As the number of fracking-related earthquakes increase with alarming frequency and intensity across the Central U.S., more and more people in the area might be wondering something they haven't had to before: "What do I do during an earthquake?"

Reuters reports that government agencies are preparing residents in the Central U.S. on how to stay safe in case of a damaging earthquake. Tomorrow, Oct. 15., the Federal Emergency Management Agency (FEMA) and other organizations are coordinating the "Great ShakeOut," a nationwide earthquake drill.

A large number of residents from the Central U.S. will be participating in their first-ever national earthquake drill. According to Reuters, "About 3 million people are signed up to participate across 14 central states that include Oklahoma, Missouri, Indiana, Illinois and for the first time, Texas, up from 2.76 million a year ago, organizers said. Nationwide, nearly 19 million people are registered for the drills, FEMA said."

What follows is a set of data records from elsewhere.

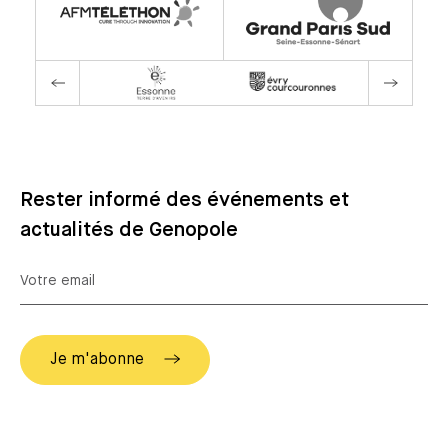
Rester informé des événements et
actualités de Genopole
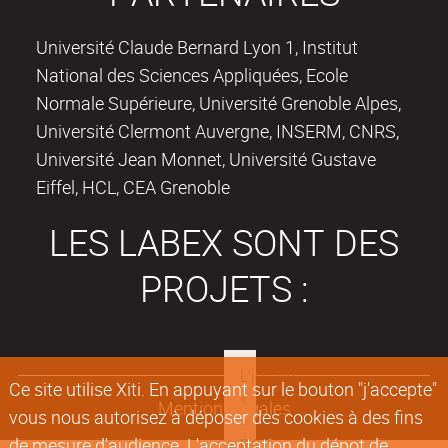
Université Claude Bernard Lyon 1, Institut
National des Sciences Appliquées, Ecole
Normale Supérieure, Université Grenoble Alpes,
Université Clermont Auvergne, INSERM, CNRS,
Université Jean Monnet, Université Gustave
Eiffel, HCL, CEA Grenoble
LES LABEX SONT DES
PROJETS :
Ce site utilise Xiti. En appuyant sur le bouton "j'accepte"
Mentions légales
vous nous autorisez à déposer des cookies à des fins
de mesure d'audience. L'acceptation du dépot de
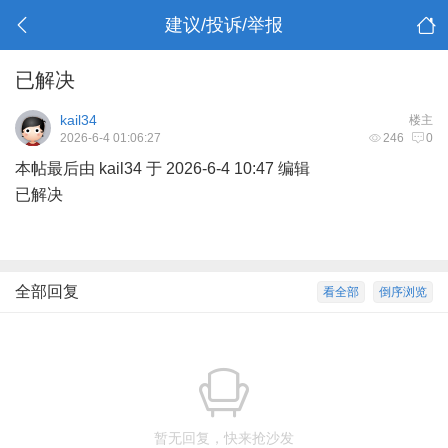
建议/投诉/举报
已解决
kail34
楼主
2026-6-4 01:06:27
246
0
本帖最后由 kail34 于 2026-6-4 10:47 编辑
已解决
全部回复
看全部
倒序浏览
暂无回复，快来抢沙发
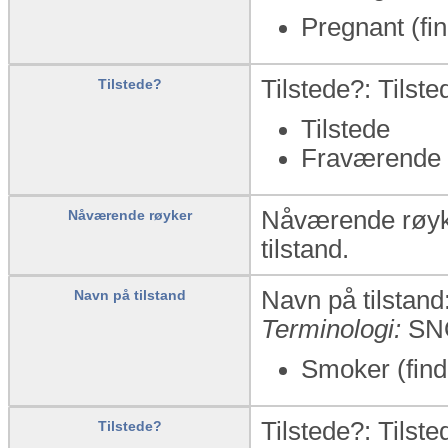
Pregnant (fi
Tilstede?: Tilst
Tilstede?
Tilstede
Fraværende
Nåværende røyker
Nåværende røyker
tilstand.
Navn på tilstand:
Navn på tilstand
Terminologi:
SN
Smoker (find
Tilstede?: Tilst
Tilstede?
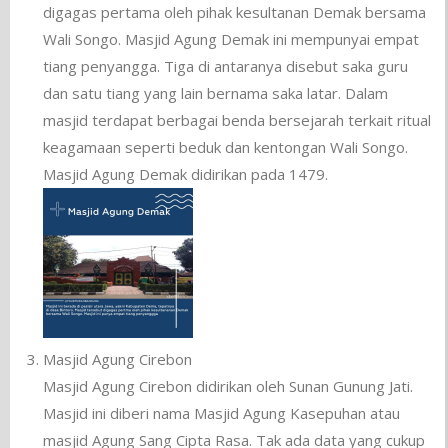
digagas pertama oleh pihak kesultanan Demak bersama
Wali Songo. Masjid Agung Demak ini mempunyai empat
tiang penyangga. Tiga di antaranya disebut saka guru
dan satu tiang yang lain bernama saka latar. Dalam
masjid terdapat berbagai benda bersejarah terkait ritual
keagamaan seperti beduk dan kentongan Wali Songo.
Masjid Agung Demak didirikan pada 1479.
Masjid Agung Cirebon
Masjid Agung Cirebon didirikan oleh Sunan Gunung Jati.
Masjid ini diberi nama Masjid Agung Kasepuhan atau
masjid Agung Sang Cipta Rasa. Tak ada data yang cukup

Sizable tremors are currently shaking America's Heartland, and while some temblors come from a natural shift of fault lines, in Oklahoma, these long-dormant fault lines have been awakened due to the injection of wastewater into deep underground disposal wells from fracking operations, scientists have confirmed.

Oklahoma now registers seismic activity, hovering around a 3.0 magnitude, almost every day—from two a year to almost two a day. In July, a 4.5 magnitude quake near the city of Crescent could be felt in Kansas, Texas, Missouri and Arkansas.

Residents of Cushing, Oklahoma, who felt a 4.5 magnitude quake on Saturday "are particularly in need of the training," officials told Reuters. Cushing also happens to hold one of the largest crude oil storage facilities in the world.

Additionally, many school districts and companies in the Central U.S. are, for the first time, teaching students how to Drop, Cover and Hold during an earthquake, something that's usually the domain of quake-prone states such as California.

When a earthquake struck a public school in Crescent, Oklahoma three months ago, school officials found themselves stumped at what to do.

"In Oklahoma when you have a natural disaster like a tornado you are trained to get underground," school superintendent Mickey Hart told Reuters. "In an earthquake you don't want to get underground. What do you do?"

The U.S. Geological Survey has identified eight other states that have seen more frequent and stronger quakes, including states that neighbor Oklahoma: New Mexico, Colorado, Kansas and Arkansas.